Jumat, 26 Februari 2016

Review 17 Years of Love Song

Kenangan akan Persahabatan dan Kasih Sayang


Sebagai remaja kota, pindah ke kampung halaman ibu di Jawa Barat, bukanlah hal yang menyenangkan bagi Leo. Pergi sekolah sendiri dengan mengendarai sepeda, menerima tatapan aneh dari kawwan-kawan sekolah, hingga menjalani rasa bosan karena tak ada klab olahraga baseball yang menjadi kegemarannya, adalah hal-hal yang harus Leo jalani dengan berat hati. Hingga suatu hari, seorang gadis berkursi roda yang gemar menikmati kesendiriannya di lapangan belakang sekolah berhasil membuat hari-hari Leo menjadi lebih berwarna. Nana, nama gadis itu, menjadi penyemangat hidup atas kekecewaan dan kesedihan Leo selama ini.
Namun, persahabatan mereka tidaklah berjalan mulus. Entah mengapa ibu Leo melarang Nana bergaul dengan anaknya. Sementara orangtua Nana juga terlanjur kecewa atas sikap Leo yang dianggap lancang karena telah membawa anak mereka jalan-jalan ke pantai. Perpisahan Leo dan Nana pun tak terelakan. Hidup Nana menjadi penuh kepedihan terutama setelah kecelakaan yang menewaskan kedua orangtuanya.

 


Judul           : 17 Years of Love Song
Kategori      : Novel – fiksi
Penulis         : Orizuka
Penerbit       : Puspa Storia, Grup Puspa Swara, anggota IKAPI
Tahun terbit : 2008
ISBN          : 978 979 1481 82 3
Tebal           : vi + 206
Harga          : Rp 5000 ( pada Kegiatan Book Fair Kalimantan Selatan 2015)

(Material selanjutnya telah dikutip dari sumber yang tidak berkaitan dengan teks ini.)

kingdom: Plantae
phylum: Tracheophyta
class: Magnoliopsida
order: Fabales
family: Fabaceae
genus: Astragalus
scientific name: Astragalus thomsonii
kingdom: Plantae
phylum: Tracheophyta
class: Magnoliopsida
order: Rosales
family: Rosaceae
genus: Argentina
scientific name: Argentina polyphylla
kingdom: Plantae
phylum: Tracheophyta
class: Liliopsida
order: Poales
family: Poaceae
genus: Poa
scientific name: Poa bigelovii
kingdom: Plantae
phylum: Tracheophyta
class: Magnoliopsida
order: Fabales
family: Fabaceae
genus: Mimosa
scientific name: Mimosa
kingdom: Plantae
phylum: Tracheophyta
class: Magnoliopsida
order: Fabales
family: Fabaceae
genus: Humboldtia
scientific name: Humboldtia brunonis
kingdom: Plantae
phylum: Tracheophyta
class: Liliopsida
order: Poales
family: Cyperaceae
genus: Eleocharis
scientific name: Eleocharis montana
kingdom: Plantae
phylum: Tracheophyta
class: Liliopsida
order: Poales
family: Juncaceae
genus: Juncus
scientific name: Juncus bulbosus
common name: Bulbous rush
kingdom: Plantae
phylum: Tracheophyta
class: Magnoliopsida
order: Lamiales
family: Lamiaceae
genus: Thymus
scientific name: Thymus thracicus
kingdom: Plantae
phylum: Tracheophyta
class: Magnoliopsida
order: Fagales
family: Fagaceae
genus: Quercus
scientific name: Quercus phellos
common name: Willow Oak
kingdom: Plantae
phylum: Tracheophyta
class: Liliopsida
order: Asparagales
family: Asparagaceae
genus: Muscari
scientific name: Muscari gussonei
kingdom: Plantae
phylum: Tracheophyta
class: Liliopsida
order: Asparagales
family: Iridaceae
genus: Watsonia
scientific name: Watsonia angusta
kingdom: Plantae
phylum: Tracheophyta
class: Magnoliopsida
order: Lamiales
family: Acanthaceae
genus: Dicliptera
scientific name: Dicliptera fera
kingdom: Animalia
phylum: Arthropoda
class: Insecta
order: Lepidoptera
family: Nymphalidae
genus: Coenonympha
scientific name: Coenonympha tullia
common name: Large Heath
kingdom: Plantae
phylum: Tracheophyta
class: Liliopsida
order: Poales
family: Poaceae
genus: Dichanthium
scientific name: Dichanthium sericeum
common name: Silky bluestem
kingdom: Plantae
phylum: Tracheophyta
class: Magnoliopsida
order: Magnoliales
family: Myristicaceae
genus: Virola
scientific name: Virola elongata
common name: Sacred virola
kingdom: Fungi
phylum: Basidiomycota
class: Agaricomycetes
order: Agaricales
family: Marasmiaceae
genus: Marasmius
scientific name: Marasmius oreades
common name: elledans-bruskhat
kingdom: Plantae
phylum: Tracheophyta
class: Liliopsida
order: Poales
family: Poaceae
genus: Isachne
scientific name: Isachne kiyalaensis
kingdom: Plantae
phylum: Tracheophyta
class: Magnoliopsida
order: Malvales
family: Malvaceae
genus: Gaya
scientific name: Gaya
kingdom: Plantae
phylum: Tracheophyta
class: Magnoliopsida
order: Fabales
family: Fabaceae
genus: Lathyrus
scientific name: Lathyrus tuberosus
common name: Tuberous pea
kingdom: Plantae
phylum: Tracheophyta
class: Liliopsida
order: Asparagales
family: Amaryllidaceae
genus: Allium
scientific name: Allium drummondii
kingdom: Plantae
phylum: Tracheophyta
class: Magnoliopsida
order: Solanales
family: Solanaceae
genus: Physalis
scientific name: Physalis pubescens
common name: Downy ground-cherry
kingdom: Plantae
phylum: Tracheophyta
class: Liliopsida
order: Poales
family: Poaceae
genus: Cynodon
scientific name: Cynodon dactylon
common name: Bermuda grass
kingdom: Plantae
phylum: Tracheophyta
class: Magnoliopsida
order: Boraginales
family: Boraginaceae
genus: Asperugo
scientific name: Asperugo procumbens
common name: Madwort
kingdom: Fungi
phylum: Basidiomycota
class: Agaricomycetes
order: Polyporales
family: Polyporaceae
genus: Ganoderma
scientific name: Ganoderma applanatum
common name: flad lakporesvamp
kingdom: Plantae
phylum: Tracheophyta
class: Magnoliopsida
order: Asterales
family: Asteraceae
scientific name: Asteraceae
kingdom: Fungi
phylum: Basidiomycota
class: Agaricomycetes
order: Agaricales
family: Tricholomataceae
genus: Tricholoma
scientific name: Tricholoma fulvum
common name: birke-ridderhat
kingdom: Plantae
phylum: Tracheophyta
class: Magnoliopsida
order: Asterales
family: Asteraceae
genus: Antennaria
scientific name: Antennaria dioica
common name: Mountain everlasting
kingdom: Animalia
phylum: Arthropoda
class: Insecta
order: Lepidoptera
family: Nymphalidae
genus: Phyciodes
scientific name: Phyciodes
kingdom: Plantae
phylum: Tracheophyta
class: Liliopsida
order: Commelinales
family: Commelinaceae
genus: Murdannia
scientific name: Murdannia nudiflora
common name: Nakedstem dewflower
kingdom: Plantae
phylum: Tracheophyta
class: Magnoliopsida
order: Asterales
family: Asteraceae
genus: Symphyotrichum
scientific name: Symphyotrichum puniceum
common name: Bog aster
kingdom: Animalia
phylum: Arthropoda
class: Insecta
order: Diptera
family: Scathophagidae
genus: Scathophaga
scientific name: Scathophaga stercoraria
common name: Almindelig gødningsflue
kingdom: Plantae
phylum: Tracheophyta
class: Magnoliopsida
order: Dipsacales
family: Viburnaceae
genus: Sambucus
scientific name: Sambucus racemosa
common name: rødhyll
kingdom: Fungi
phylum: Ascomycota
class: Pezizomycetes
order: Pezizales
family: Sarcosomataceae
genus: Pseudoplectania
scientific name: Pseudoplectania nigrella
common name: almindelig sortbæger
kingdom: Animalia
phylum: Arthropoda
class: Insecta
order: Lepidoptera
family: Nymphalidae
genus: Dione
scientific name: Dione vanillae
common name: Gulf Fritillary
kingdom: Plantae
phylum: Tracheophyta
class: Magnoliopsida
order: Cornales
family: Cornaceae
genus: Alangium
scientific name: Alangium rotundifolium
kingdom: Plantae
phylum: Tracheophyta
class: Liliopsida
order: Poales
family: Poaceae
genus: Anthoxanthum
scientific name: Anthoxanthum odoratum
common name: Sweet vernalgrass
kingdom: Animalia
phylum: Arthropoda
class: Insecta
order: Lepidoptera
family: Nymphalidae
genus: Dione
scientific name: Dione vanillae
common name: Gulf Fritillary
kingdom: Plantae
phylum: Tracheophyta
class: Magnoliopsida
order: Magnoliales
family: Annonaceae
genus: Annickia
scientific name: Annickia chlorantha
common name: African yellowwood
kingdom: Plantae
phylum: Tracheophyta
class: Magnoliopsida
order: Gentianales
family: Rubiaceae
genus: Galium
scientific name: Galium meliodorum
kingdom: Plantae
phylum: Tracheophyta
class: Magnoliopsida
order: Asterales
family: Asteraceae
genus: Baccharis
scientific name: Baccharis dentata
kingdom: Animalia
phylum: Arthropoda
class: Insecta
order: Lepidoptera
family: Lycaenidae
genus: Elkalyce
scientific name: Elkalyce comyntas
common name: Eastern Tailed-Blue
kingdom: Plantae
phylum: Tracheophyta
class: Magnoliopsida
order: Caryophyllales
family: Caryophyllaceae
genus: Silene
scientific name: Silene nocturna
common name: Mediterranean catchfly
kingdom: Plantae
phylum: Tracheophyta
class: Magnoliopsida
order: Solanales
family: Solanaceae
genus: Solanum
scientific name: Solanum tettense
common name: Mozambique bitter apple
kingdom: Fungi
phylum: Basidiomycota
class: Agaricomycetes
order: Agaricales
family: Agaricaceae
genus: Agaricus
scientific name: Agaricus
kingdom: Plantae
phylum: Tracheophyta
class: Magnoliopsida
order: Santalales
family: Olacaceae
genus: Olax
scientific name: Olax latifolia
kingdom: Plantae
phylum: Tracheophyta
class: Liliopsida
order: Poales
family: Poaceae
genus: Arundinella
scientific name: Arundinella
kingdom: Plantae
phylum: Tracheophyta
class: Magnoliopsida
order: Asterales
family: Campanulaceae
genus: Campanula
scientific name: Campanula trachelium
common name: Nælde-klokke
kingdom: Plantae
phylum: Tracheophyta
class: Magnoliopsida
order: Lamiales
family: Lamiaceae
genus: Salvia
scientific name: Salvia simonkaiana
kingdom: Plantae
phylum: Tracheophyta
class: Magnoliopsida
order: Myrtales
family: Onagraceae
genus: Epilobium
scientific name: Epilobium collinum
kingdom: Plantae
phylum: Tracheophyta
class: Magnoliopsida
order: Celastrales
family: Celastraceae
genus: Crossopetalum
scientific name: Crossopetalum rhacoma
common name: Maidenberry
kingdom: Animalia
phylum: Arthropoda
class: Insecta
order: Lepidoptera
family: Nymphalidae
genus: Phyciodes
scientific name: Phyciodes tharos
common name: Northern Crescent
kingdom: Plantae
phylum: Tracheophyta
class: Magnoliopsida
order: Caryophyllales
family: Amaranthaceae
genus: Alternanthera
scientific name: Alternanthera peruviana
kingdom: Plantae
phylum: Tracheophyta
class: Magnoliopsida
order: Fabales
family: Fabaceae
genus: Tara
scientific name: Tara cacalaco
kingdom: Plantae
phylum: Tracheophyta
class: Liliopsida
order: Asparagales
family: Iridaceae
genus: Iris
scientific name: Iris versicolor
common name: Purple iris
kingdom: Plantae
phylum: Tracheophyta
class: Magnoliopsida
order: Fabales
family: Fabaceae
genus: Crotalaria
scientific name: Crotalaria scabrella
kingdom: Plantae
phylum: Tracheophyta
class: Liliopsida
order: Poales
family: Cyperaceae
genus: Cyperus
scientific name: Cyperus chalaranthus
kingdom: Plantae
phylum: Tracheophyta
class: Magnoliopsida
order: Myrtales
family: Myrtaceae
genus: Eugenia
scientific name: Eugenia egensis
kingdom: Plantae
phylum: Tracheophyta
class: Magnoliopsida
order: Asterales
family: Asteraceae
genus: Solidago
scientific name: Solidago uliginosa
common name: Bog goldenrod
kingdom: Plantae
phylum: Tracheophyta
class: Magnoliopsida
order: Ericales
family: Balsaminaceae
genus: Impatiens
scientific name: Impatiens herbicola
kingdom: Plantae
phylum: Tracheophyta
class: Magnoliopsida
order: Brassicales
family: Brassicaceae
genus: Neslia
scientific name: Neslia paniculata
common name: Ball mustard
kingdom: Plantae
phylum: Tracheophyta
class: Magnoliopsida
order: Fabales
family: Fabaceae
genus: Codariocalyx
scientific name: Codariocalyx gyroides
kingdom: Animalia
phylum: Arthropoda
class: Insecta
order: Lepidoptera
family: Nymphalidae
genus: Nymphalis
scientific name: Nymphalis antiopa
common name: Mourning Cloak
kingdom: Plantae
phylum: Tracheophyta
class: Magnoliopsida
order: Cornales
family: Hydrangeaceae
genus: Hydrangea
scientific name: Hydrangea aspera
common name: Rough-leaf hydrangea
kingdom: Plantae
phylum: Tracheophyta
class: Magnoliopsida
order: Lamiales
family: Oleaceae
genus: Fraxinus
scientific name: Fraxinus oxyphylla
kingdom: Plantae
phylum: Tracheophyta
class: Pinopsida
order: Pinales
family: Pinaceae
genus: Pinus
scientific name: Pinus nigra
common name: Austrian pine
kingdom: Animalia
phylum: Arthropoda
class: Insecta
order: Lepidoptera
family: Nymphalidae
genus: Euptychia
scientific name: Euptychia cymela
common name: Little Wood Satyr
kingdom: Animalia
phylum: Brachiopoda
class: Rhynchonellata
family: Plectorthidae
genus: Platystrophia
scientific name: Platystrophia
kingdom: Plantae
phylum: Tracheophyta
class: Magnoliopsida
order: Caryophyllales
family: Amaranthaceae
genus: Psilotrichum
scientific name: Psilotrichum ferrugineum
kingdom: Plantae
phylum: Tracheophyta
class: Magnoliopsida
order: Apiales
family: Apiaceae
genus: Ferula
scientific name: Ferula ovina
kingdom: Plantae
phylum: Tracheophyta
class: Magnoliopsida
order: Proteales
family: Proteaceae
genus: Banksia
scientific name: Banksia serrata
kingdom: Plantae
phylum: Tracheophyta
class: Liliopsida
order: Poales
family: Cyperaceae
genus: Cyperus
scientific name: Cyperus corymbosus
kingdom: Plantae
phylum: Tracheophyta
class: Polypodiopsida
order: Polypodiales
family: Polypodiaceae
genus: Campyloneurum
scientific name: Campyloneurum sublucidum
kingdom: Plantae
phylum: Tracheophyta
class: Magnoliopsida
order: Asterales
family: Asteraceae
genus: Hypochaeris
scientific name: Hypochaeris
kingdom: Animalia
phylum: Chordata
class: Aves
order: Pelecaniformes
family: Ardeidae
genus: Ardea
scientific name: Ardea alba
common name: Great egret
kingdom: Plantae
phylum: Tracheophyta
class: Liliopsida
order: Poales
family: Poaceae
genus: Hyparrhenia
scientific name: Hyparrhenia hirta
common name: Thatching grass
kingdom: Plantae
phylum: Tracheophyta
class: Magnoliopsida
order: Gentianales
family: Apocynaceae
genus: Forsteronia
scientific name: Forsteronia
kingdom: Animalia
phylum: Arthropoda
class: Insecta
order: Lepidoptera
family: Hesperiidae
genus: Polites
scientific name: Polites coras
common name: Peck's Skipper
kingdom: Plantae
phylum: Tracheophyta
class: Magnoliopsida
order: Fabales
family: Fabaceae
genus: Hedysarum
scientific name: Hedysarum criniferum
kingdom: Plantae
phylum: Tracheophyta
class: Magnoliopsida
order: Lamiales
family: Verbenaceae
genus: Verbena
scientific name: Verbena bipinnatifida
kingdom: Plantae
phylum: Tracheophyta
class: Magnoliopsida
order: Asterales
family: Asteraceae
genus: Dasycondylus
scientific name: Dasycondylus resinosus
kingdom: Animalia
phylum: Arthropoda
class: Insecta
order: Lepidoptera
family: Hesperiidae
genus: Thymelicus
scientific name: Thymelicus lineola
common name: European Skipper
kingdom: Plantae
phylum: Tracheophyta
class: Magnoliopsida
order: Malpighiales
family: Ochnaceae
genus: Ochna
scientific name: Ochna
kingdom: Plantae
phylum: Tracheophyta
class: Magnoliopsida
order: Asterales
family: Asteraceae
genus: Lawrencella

Ini adalah novel karya Orizuka pertama yang saya baca dan saya miliki. Cukup mengejutkan juga karena diterbitkan oleh penerbit yang kurang familiar bagi saya. Tapi meski demikian, secara kualitas dan kuantitas percetakannya, jenis kertasnya, hingga penampilan sampulnya tidaklah jelek.
Orizuka bernama asli Okke Rizka Septiana yang saya tahu adalah seorang penulis novel remaja bergenre teenlit dan chicklit. Salah satu karyanya, Summer Breeze, telah difilmkan. Profil Orizuka pernah saya baca di salah satu majalah remaja.
Dalam novel 17 Years of Love Song ini, Orizuka sebagai penulis menggunakan alur maju-mundur-maju. Tokoh Leo yang telah berusia 30an dikisahkan sedang mengenang masa 17 tahun yang lalu, kala awal pertemuan dengan Nana. Mereka bersahabat, terpisah, berjumpa kembali lalu merajut bahtera rumah tangga bersama. Mungkin ini sebabnya dalam kata pengantarnya penulis mengatakan bahawa novelnya kali ini bergenre antara teenlit dan chicklit. Dalam kategori saya pribadi menyebutnya dari young adult menuju adult.
Kekuatan novel ini, menurut saya, adalah penggambaran watak, sikap dan perasaan tokoh yang kuat, hingga dari kisah yang sederhana ini, Orizuka mampu mengaduk emosi pembacanya hingga berurai air mata.
Namun, tetap saja, bagi pembaca yang kritis akan ada pertanyaan diakibatkan beberapa kejanggalan dalam kisah antara Leo dan Nana ini. Seperti, mengapa Nana tak punya keinginan untuk kuliah atau melanjutkan pendidikannya usai lulus SMU? Nana seakan terlalu larut dengan kesedihan berpisah dengan Leo padahal sebelumnya hidup Nana cukup ceria tanpa Leo. Mengapa tak satu pun warga yang mengetahui keberadaan Nana setelah kecelakaan itu? Bukankah warga kampung memiliki ikatan kekeluargaan yang kuat? Lagipula bukankah polisi telah mengabari warga setempat tentang peristiwa kecelakaan tersebut.
Sebenarnya masih banyak lagi pertanyaan yang mungkin muncul setelah membaca novel ini. Tentu ini disebabkan singkatnya kisah yang disajikan. Namun demikian, novel ini mampu meraih tiga peringkat bintang dari saya pada akun goodreads.